CARNEVALE, Fra
(b. ca. 1425, Urbino, d. 1484, Urbino)

Biography

Italian painter, originally Bartolomeo di Giovanni Corradini. His name, Fra Carnevale, is translated Brother Lent (after the 40-day, Christian liturgical season of solemn fasting before Easter Sunday, commemorating the day of the Resurrection of Jesus Christ).

While in early adulthood, he migrated to artistically progressive Florence, on 28 November 1445 he was described as a pupil of the Carmelite friar Fra Filippo Lippi, and he refined his skills in painting while in his workshop. By 1451 he was active in his home town of Urbino (centre of the duchy of Urbino, a Renaissance papal state ruled by the Montefeltro family during the fifteenth century) when he received payments on behalf of the syndics of San Domenico for the doorway and glazed terracotta lunette commissioned from Maso di Bartolommeo and Luca della Robbia in Florence.

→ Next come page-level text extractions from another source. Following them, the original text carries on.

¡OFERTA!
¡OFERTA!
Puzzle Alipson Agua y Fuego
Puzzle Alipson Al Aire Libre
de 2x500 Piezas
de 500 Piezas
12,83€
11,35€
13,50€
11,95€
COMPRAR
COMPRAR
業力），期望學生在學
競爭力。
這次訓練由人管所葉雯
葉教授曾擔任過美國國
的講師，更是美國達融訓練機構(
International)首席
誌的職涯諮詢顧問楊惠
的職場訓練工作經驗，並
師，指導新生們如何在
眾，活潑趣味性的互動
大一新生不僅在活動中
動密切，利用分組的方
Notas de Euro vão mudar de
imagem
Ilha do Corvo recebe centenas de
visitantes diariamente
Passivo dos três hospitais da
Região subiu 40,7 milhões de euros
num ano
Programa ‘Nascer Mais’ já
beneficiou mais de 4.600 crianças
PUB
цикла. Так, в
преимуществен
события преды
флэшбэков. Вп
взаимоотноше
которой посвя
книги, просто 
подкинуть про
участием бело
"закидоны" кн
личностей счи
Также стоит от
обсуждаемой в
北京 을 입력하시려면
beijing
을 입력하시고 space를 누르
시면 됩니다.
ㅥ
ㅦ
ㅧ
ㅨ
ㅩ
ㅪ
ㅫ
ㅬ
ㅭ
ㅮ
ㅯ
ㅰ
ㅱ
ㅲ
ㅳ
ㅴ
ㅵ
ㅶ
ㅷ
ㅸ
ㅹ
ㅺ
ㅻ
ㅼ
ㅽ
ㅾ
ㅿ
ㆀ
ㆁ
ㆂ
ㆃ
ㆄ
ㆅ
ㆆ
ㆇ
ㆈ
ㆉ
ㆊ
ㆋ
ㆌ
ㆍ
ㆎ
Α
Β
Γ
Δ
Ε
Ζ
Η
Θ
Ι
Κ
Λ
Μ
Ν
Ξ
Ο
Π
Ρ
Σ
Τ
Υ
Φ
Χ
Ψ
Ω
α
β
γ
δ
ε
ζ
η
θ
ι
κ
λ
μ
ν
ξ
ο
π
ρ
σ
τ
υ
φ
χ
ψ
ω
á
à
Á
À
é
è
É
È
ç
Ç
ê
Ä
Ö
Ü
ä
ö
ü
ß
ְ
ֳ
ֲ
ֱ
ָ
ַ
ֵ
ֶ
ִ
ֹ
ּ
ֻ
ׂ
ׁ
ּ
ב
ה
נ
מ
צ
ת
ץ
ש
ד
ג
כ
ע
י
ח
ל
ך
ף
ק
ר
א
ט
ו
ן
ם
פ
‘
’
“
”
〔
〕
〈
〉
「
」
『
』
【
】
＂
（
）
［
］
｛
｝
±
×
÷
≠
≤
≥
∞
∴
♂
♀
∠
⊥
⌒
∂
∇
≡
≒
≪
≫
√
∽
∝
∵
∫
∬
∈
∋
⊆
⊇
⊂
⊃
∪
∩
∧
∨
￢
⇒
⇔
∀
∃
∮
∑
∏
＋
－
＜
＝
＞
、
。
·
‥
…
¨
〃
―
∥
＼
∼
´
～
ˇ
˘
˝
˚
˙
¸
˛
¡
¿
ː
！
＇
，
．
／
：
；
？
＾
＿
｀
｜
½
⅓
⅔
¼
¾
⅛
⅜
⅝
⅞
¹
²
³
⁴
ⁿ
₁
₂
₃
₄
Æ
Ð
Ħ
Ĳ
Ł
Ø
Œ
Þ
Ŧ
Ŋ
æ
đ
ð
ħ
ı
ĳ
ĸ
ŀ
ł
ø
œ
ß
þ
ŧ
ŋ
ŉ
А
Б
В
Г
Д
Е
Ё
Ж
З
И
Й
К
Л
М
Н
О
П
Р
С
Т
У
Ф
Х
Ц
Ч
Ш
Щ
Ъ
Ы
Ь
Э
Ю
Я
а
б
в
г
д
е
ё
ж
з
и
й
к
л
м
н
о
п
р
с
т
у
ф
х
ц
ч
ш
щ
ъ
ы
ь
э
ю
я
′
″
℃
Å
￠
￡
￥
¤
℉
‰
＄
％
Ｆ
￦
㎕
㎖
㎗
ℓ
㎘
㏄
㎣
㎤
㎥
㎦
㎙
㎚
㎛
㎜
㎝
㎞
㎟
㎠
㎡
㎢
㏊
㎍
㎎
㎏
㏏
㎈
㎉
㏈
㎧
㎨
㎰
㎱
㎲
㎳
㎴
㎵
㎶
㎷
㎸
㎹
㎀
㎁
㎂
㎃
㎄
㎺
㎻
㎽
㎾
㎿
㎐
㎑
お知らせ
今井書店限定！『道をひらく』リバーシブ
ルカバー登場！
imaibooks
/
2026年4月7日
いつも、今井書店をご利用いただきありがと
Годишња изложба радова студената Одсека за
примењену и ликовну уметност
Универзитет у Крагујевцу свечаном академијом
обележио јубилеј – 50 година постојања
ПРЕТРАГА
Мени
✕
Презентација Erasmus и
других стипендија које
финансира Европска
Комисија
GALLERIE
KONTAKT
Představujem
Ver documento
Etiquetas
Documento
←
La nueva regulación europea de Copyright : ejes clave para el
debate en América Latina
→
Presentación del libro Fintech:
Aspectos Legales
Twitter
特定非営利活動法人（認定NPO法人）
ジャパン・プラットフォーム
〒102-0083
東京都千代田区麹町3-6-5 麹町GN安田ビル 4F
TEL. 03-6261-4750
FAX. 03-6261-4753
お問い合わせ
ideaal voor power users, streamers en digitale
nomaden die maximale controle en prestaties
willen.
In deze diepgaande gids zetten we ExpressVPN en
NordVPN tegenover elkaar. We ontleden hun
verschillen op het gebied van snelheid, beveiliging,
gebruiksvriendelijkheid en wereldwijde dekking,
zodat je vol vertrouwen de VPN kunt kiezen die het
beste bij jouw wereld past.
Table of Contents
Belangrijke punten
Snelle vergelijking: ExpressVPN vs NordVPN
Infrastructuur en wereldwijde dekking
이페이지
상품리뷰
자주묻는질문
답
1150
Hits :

He was absolved from painting an altarpiece in 1456.

From 1461 he was parish priest at San Cassiano di Cavallino, near Urbino, but he appears to have been active in Urbino, where in 1467 he received payments for an altarpiece of the Birth of the Virgin for Santa Maria della Bella. This was his most famous work, which Vasari said influenced Bramante. The picture was confiscated by Cardinal Antonio Barberini in 1631 and has been identified with two panels from his collection (New York, Metropolitan Museum of Art and Boston, Museum of Fine Arts). Carnevale is listed in a later memoria among the engineers and architects of Federigo II da Montefeltro, Duke of Urbino.